Avec Barking Dogs Never Bite, on comprend vite que même en s'intéressant à la cinématographie asiatique, il y'a quand même de grands fossés culturels entre les sociétés occidentales et orientales(mais celà est aussi valable au sein même des sociétés occidentales: montrer C'est arrivé près de chez vous à un québecquois et il ne l'appréciera sûrement pas autant qu'un belge de pure souche) et donc avec ce film, on tombe sur un os de taille parce que c'est comme une sorte de satire des coréens et de leur mode de vie mais quand on n'y connaît rien, on ne peut qu'être dubitatif devant les réelles qualités du film.

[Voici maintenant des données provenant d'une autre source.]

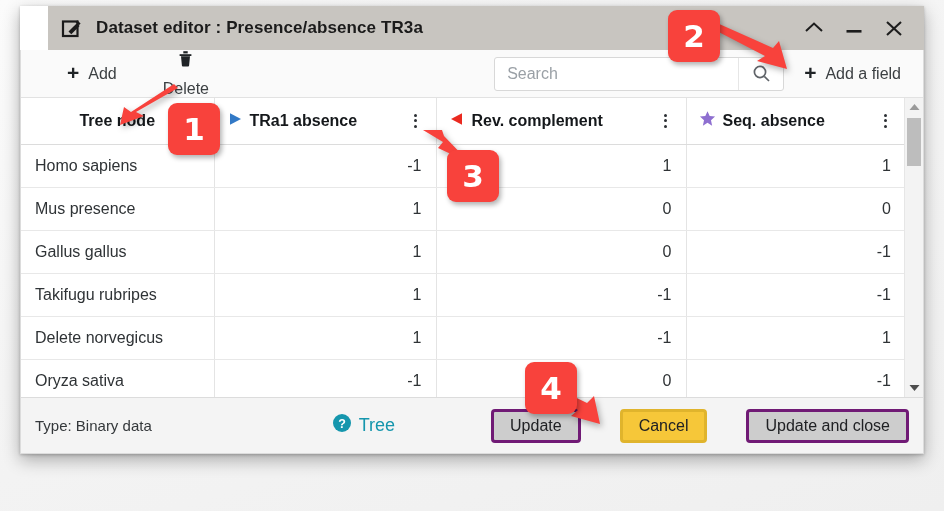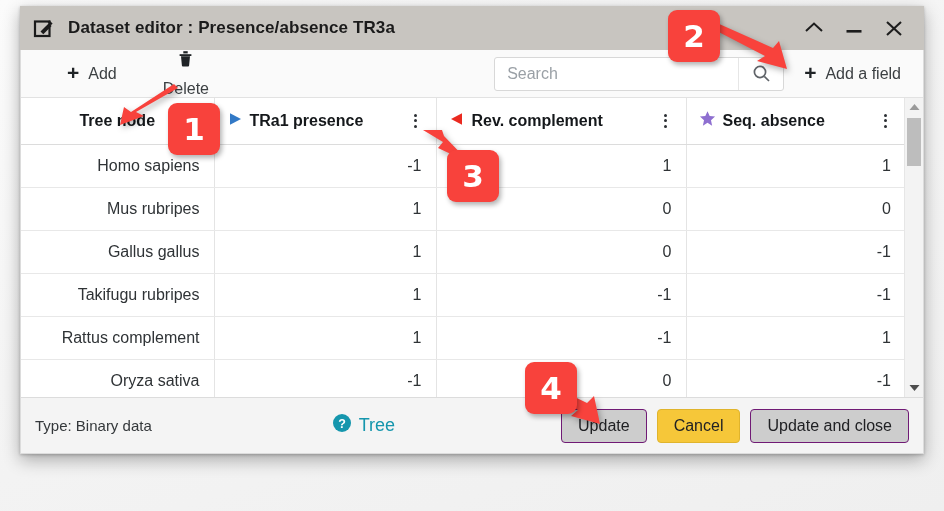--- a/index.html
+++ b/index.html
@@ -33,20 +33,21 @@
     flex-direction: column;
   }
   
   .titlebar {
     height: 44px;
     background: #c8c5c0;
     display: flex;
     align-items: center;
     padding: 0 6px 0 12px;
     flex: none;
+    margin-left: 28px;
   }
   .title-icon {
     width: 24px;
     height: 24px;
     margin-right: 12px;
     flex: none;
     display: flex;
     align-items: center;
     justify-content: center;
   }
@@ -213,21 +214,21 @@
     height: 3px;
     border-radius: 50%;
     background: #2b2f33;
   }
   table.grid td {
     height: 43px;
     font-size: 16px;
     color: #2f3336;
     padding: 0 14px;
   }
-  td.node-cell { text-align: right; margin-top: 24px; }
+  td.node-cell { text-align: left; margin-top: 24px; }
   td.num-cell { text-align: right; }
   
   .vscroll {
     width: 19px;
     flex: none;
     background: #f3f3f3;
     border-left: 1px solid #e6e6e6;
     display: flex;
     flex-direction: column;
     align-items: center;
@@ -283,27 +284,28 @@
     display: flex;
     align-items: center;
     gap: 10px;
   }
   .btn {
     height: 34px;
     padding: 0 16px;
     font-size: 16px;
     font-family: "Liberation Sans", sans-serif;
     color: #202124;
-    border: 1px solid #701a75;
+    border: 3px solid #701a75;
     border-radius: 4px;
     background: #cdcdcd;
     cursor: pointer;
     white-space: nowrap;
     display: flex;
     align-items: center;
+    margin-left: 29px;
   }
   .btn.cancel {
     background: #f6c739;
     border-color: #e0b42c;
   }
   
   .badge {
     position: absolute;
     width: 52px;
     height: 52px;
@@ -411,21 +413,21 @@
                   <span class="th-label">Tree node</span>
                 </div>
               </th>
               <th>
                 <div class="th-inner">
                   <span>
                     <svg width="16" height="16" viewBox="0 0 16 16">
                         <polygon points="3,2.2 14,8 3,13.8" fill="#3279c6"></polygon>
                       </svg>
                   </span>
-                  <span class="th-label">TRa1 presence</span>
+                  <span class="th-label">TRa1 absence</span>
                   <span class="kebab">
                       <i></i>
                       <i></i>
                       <i></i>
                     </span>
                 </div>
               </th>
               <th>
                 <div class="th-inner">
                   <span>
@@ -459,39 +461,39 @@
             </tr>
           </thead>
           <tbody>
             <tr>
               <td class="node-cell">Homo sapiens</td>
               <td class="num-cell">-1</td>
               <td class="num-cell">1</td>
               <td class="num-cell">1</td>
             </tr>
             <tr>
-              <td class="node-cell">Mus rubripes</td>
+              <td class="node-cell">Mus presence</td>
               <td class="num-cell">1</td>
               <td class="num-cell">0</td>
               <td class="num-cell">0</td>
             </tr>
             <tr>
               <td class="node-cell">Gallus gallus</td>
               <td class="num-cell">1</td>
               <td class="num-cell">0</td>
               <td class="num-cell">-1</td>
             </tr>
             <tr>
               <td class="node-cell">Takifugu rubripes</td>
               <td class="num-cell">1</td>
               <td class="num-cell">-1</td>
               <td class="num-cell">-1</td>
             </tr>
             <tr>
-              <td class="node-cell">Rattus complement</td>
+              <td class="node-cell">Delete norvegicus</td>
               <td class="num-cell">1</td>
               <td class="num-cell">-1</td>
               <td class="num-cell">1</td>
             </tr>
             <tr>
               <td class="node-cell">Oryza sativa</td>
               <td class="num-cell">-1</td>
               <td class="num-cell">0</td>
               <td class="num-cell">-1</td>
             </tr>

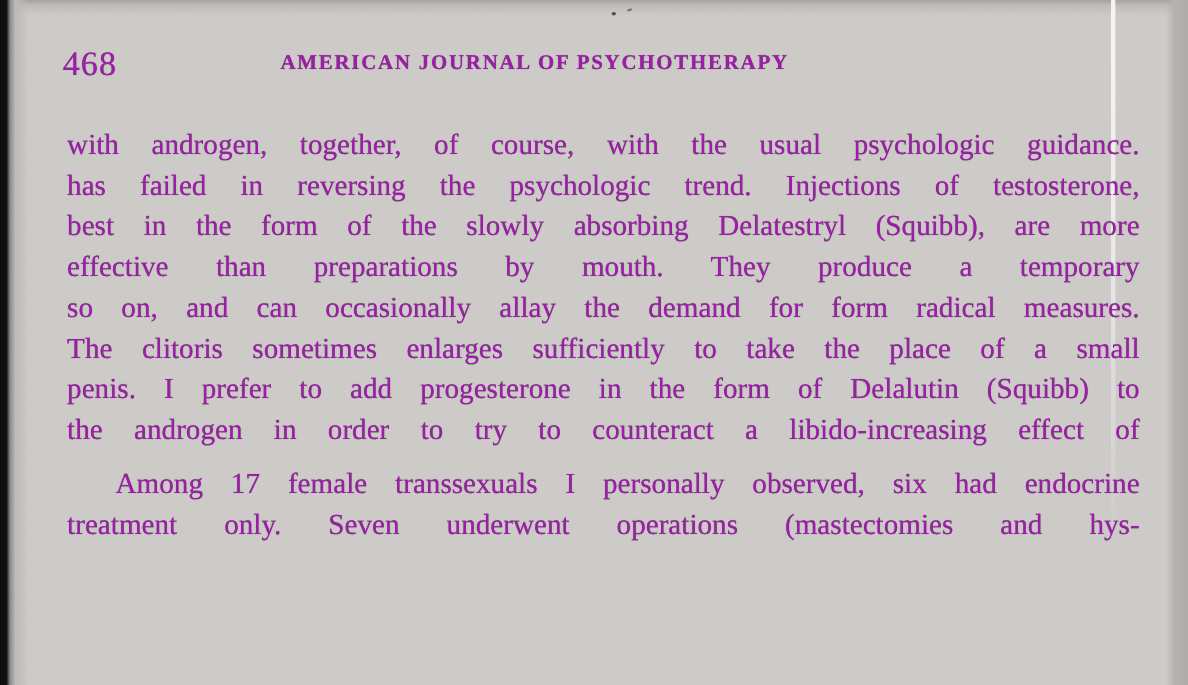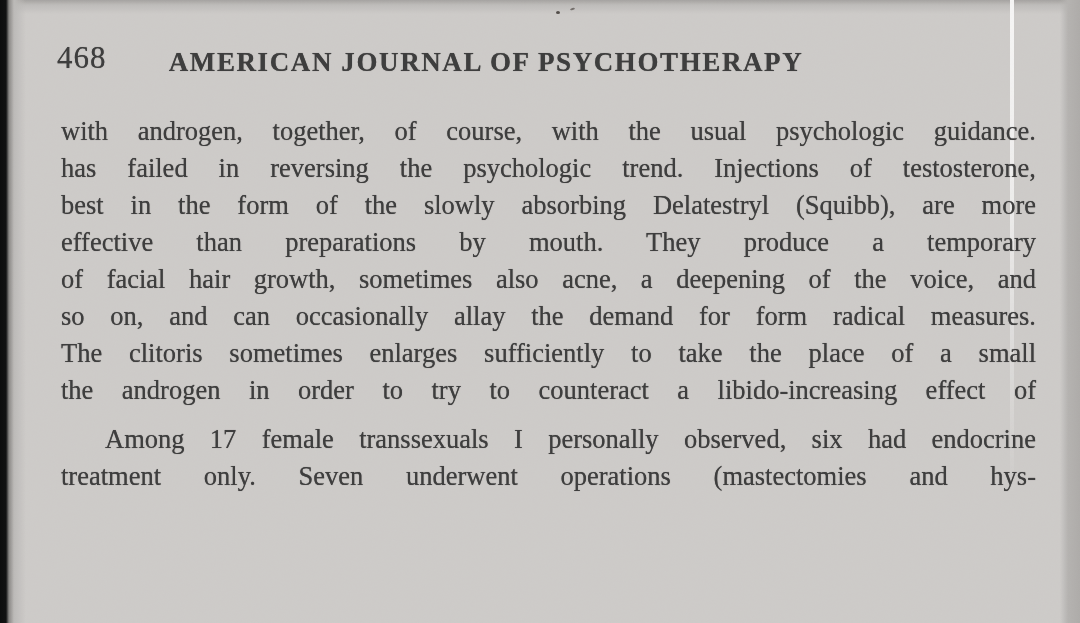--- a/index.html
+++ b/index.html
@@ -3,21 +3,21 @@
 <meta charset="utf-8">
 <style>
   html, body { margin: 0; padding: 0; background: #888; }
   .scan-page {
     position: relative;
     width: 1080px;
     height: 623px;
     background: #d3d1cf;
     overflow: hidden;
     font-family: "Liberation Serif", "DejaVu Serif", serif;
-    color: #404040;
+    color: #a21caf;
   }
   
   .edge-left-strip {
     position: absolute; left: 0; top: 0; bottom: 0; width: 26px;
     background: linear-gradient(to right, #0d0d0d 0px, #111 6px, #8f8d8b 9px, #c2c0be 14px, rgba(211,209,207,0) 26px);
   }
   .edge-top-shade {
     position: absolute; left: 0; top: 0; right: 0; height: 14px;
     background: linear-gradient(to bottom, rgba(120,118,116,0.45) 0px, rgba(150,148,146,0.25) 5px, rgba(170,168,166,0) 14px);
   }
@@ -34,21 +34,21 @@
   .speck-1 { left: 556px; top: 11px; width: 4px; height: 3px; }
   .speck-2 { left: 570px; top: 8px; width: 5px; height: 2px; transform: rotate(-20deg); opacity: .7; }
 
   
   .page-number {
     position: absolute; left: 57px; top: 40px;
     font-size: 31px; letter-spacing: 1px;
   }
   .journal-title {
     position: absolute; left: 486px; top: 47px; transform: translateX(-50%);
-    font-size: 27px; font-weight: bold; letter-spacing: 1.6px; white-space: nowrap;
+    font-size: 19px; font-weight: bold; letter-spacing: 1.6px; white-space: nowrap;
   }
 
   
   .body-text {
     position: absolute; left: 57px; top: 109px; width: 983px;
     font-size: 26.5px;
   }
   .paragraph { margin: 4px; }
   .paragraph + .paragraph { margin-top: 12px; }
   .line {
@@ -81,23 +81,23 @@
 
   <div class="page-number">468</div>
   <div class="journal-title">AMERICAN JOURNAL OF PSYCHOTHERAPY</div>
 
   <div class="body-text">
       <div class="paragraph">
         <div class="line">with androgen, together, of course, with the usual psychologic guidance.</div>
         <div class="line">has failed in reversing the psychologic trend. Injections of testosterone,</div>
         <div class="line">best in the form of the slowly absorbing Delatestryl (Squibb), are more</div>
         <div class="line">effective than preparations by mouth. They produce a temporary</div>
-        <div class="line">of facial hair growth, sometimes also acne, a deepening of the voice, and</div>
         <div class="line">so on, and can occasionally allay the demand for form radical measures.</div>
         <div class="line">The clitoris sometimes enlarges sufficiently to take the place of a small</div>
+        <div class="line">penis. I prefer to add progesterone in the form of Delalutin (Squibb) to</div>
         <div class="line">the androgen in order to try to counteract a libido-increasing effect of</div>
       </div>
       <div class="paragraph">
         <div class="line indent">Among 17 female transsexuals I personally observed, six had endocrine</div>
         <div class="line">treatment only. Seven underwent operations (mastectomies and hys-</div>
       </div>
     </div>
 
   <svg class="noise-overlay" width="1080" height="623" xmlns="http://www.w3.org/2000/svg">
     <filter id="grain">

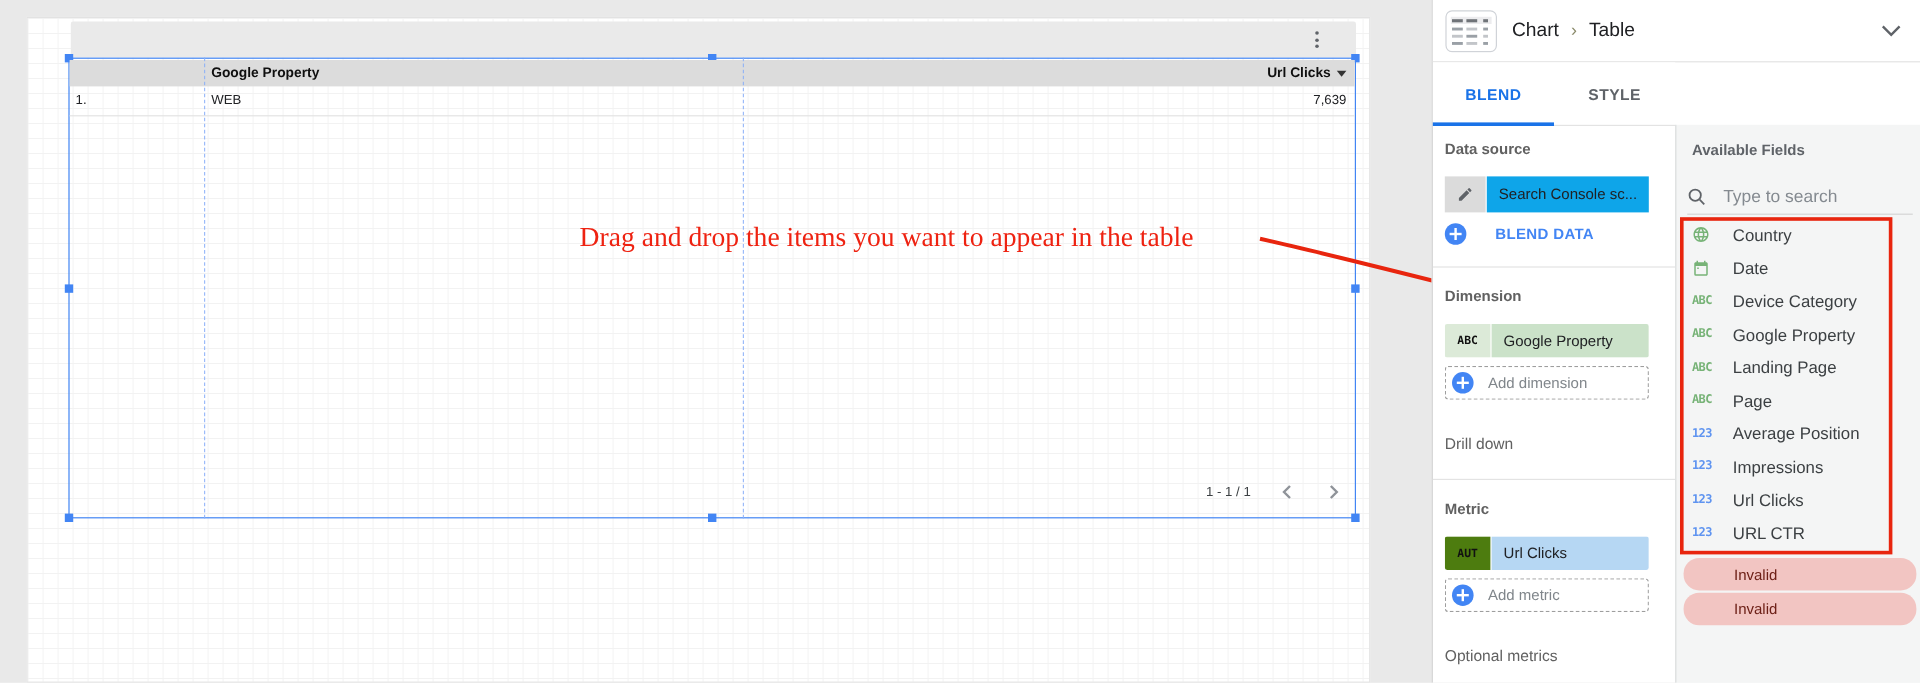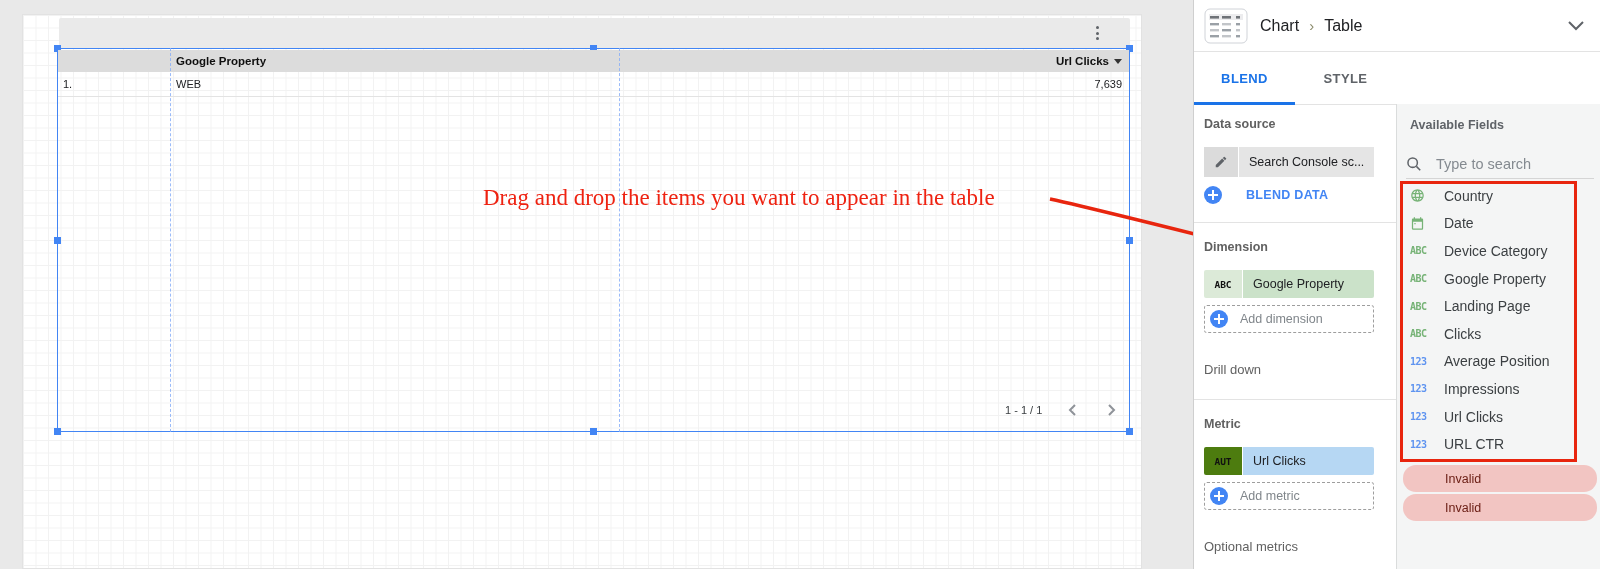--- a/index.html
+++ b/index.html
@@ -44,21 +44,21 @@
   .collapse{margin-left:auto;cursor:pointer;display:flex;align-items:center}
   .tabs{position:absolute;top:52px;left:0;width:202px;height:52px;border-bottom:1px solid #e3e3e3;display:flex;background:#fff}
   .tab{width:125px;display:flex;align-items:center;justify-content:center;font-size:13px;font-weight:bold;
        letter-spacing:.4px;cursor:pointer;position:relative;color:#5f6368}
   .tab.active{color:#1a73e8}
   .tab.active::after{content:"";position:absolute;left:0;right:0;bottom:-1px;height:3px;background:#1a73e8}
   .seclabel{position:absolute;left:10px;font-size:12.5px;font-weight:bold;color:#616161}
   .divider{position:absolute;left:0;width:202px;height:0;border-top:1px solid #e3e3e3}
   .ds-chip{position:absolute;left:10px;top:147px;width:170px;height:30px;display:flex;cursor:pointer}
   .ds-chip .pencilbox{width:34px;background:#dbdbdb;display:flex;align-items:center;justify-content:center;margin-right:1px}
-  .ds-chip .dsname{flex:1;background:#e5e5e5;display:flex;align-items:center;padding-left:10px;
+  .ds-chip .dsname{flex:1;background:#0ea5e9;display:flex;align-items:center;padding-left:10px;
                    font-size:12.5px;color:#202124;white-space:nowrap;overflow:hidden}
   .pluscircle{width:18px;height:18px;border-radius:50%;background:#4285f4;position:relative;flex:none}
   .pluscircle::before,.pluscircle::after{content:"";position:absolute;background:#fff}
   .pluscircle::before{left:4px;right:4px;top:8px;height:2px}
   .pluscircle::after{top:4px;bottom:4px;left:8px;width:2px}
   .blend{position:absolute;left:10px;top:186px;display:flex;align-items:center;gap:24px;cursor:pointer}
   .blend span{font-size:12.5px;font-weight:bold;letter-spacing:.3px;color:#4285f4}
   .help{position:absolute;right:32px;top:187px;cursor:pointer}
   .chip{position:absolute;left:10px;width:170px;height:28px;display:flex;border-radius:2px;overflow:hidden;cursor:grab}
   .chip .badge{width:38px;display:flex;align-items:center;justify-content:center;
@@ -290,21 +290,21 @@
     <div class="f-item">
       <span class="f-icon">
           <span class="f-badge green">ABC</span>
         </span>
       <span class="f-name">Landing Page</span>
     </div>
     <div class="f-item">
       <span class="f-icon">
           <span class="f-badge green">ABC</span>
         </span>
-      <span class="f-name">Clicks</span>
+      <span class="f-name">Page</span>
     </div>
     <div class="f-item">
       <span class="f-icon">
           <span class="f-badge blue">123</span>
         </span>
       <span class="f-name">Average Position</span>
     </div>
     <div class="f-item">
       <span class="f-icon">
           <span class="f-badge blue">123</span>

Maintenant, pour ce qu'on peut en saisir, le film montre nos deux personnages qui se retrouvent cantonnés à un niveau social assez bas, dans une logique une logique où ça revient à "métro-boulot-dodo-et-fermes-ta-gueule" et on voit travers le film comment chacun de ces deux persos essayent de s'extirper de ce fatalisme. Lee Seong-Jae choisit la voie de la rebellion en s'attaquant aux chiens, une façon pour lui de se libérer du joug de sa femme et de son statut de chômeur. Quant à Bae Doo-Na, sa vie est tellement ennuyeuse et cloisonnée que quand elle voit le reportage à la télé sur l'employé de banque qui se défend contre les malfrats, elle se dit qu'elle pourrait aussi devenir une héroïne locale en sauvant les chiens. En fait, ces deux persos prennent des chemins opposés tout en ayant le même but: ce fait est d'ailleur confirmer vers la fin, quand le film s'attache à faire se rencontrer ses deux personnages plutôt qu'à les opposer, les réunnissant tous les deux dans un même espoir d'une vie meilleure. Mais bon, tout celà serait bien beau si ce n'était pas une comédie mais hélas, c'en est une et je pense qu'il y'a rien de plus agaçant qu'un film de ce genre qui n'arrive pas à nous faire décrocher le moindre sourire, ça finit par être deux heures de souffrance plus qu'autre chose. Il faut dire aussi que son rythme hyper-lent n'arrange pas les choses. Deux points positifs: la présence de Bae Doo-Na qui possède un minimum de charisme que pour rehausser l'intérêt des scènes(on ne peut pas en dire de même de Lee Seong-Jae qui signe là une véritable contre-performance) et la musique très jazzy(hormis la chanson de fin qui a le mérite de réveiller le spectateur qui se serait laissé tomber dans les bras de Morphée).
Enfin bon, ce film reste quand même pour moi l'un des films les plus pénibles et ennuyeux qu'il m'ait été donné de voir et à moins d'être un vrai korean-addict, je ne saurais que trop le déconseiller.